Wahyu menambahkan, emiten tersebut cenderung didukung komoditas terkait seperti copper. Komoditas seperti copper, aluminium, timah jelas masih memiliki prospek bagus tahun ini.
Advertisement
Wahyu menuturkan secara umum beberapa komoditas masih baik seperti emas, dan copper, silver, dan aluminium tahun ini paling kuat. Tak hanya itu, Timah pun masih bersinar pada tahun ini, tetapi hanya nickel yang mengalami penurunan.
Meskipun nikel masih mengalami penurunan, Wahyu mengungkapkan, emiten nikel masih prospektif untuk jangka panjang karena adanya pengembangan ekosistem kendaraan listrik.
“Komoditas logam khususnya nikel dan produk turunannya masih strategis dan prospektif.
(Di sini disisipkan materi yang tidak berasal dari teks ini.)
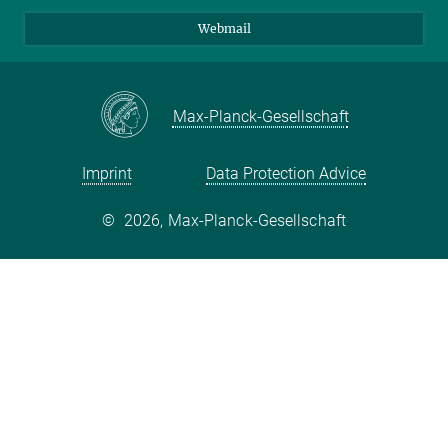
Webmail
Max-Planck-Gesellschaft
Imprint
Data Protection Advice
©
2026, Max-Planck-Gesellschaft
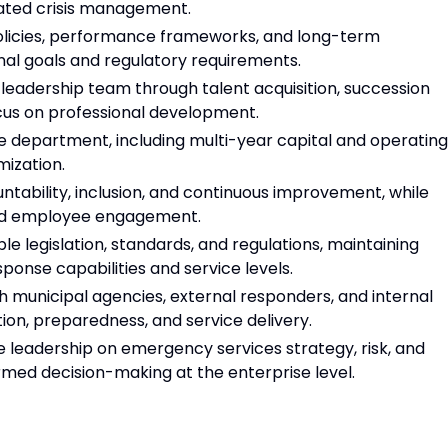
nated crisis management.
olicies, performance frameworks, and long-term
nal goals and regulatory requirements.
 leadership team through talent acquisition, succession
ocus on professional development.
e department, including multi-year capital and operating
mization.
ntability, inclusion, and continuous improvement, while
 and employee engagement.
le legislation, standards, and regulations, maintaining
nse capabilities and service levels.
th municipal agencies, external responders, and internal
ion, preparedness, and service delivery.
ve leadership on emergency services strategy, risk, and
ormed decision-making at the enterprise level.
Faktor jangka panjang jelas didukung kebijakan hilirisasi industri dan pengembangan ekosistem kendaraan listrik atau electric vehicle (EV),” jelasnya.
Pasokan Melimpah
Nickel, mengalami tahun yang buruk karena lonjakan pasokan keluar dari Indonesia dan meningkatnya konversi produk nikel kelas rendah menjadi logam berkualitas tinggi yang dapat dikirim ke gudang London Metal Exchange.
Bahan utama pembuatan baja dan baterai mobil listrik ini merosot sekitar 50 persen menjadi USD 16.300 per ton pada Desember lalu dan kini makin melemah dekati USD 15.000.
Bagaimana Harga Nikel?
Terkait penurunan harga nikel, Wahyu mengungkapkan penyebabnya sebagian dari peningkatan kapasitas nikel (dimotivasi oleh harga nikel yang mengancam terkait rekor harga yang dipicu squeeze pendek masif pada 2022 di LME).
Hal ini juga dipicu oleh harga nikel sulfat mengalami permintaan yang buruk dan menyimpang dari pasar masa depan.
China telah memanfaatkan arbitrase antara dua produk nikel dengan menyempurnakan nikel sulfat yang tidak dapat dikirim menjadi logam yang lebih berharga dan memberikan yang terakhir untuk pertukaran.
“Kelebihan fisik nikel sulfat, bagaimanapun, mulai menyaring ke dalam kontrak kertas, memberikan tekanan pada keuntungan di seluruh industri,” pungkasnya.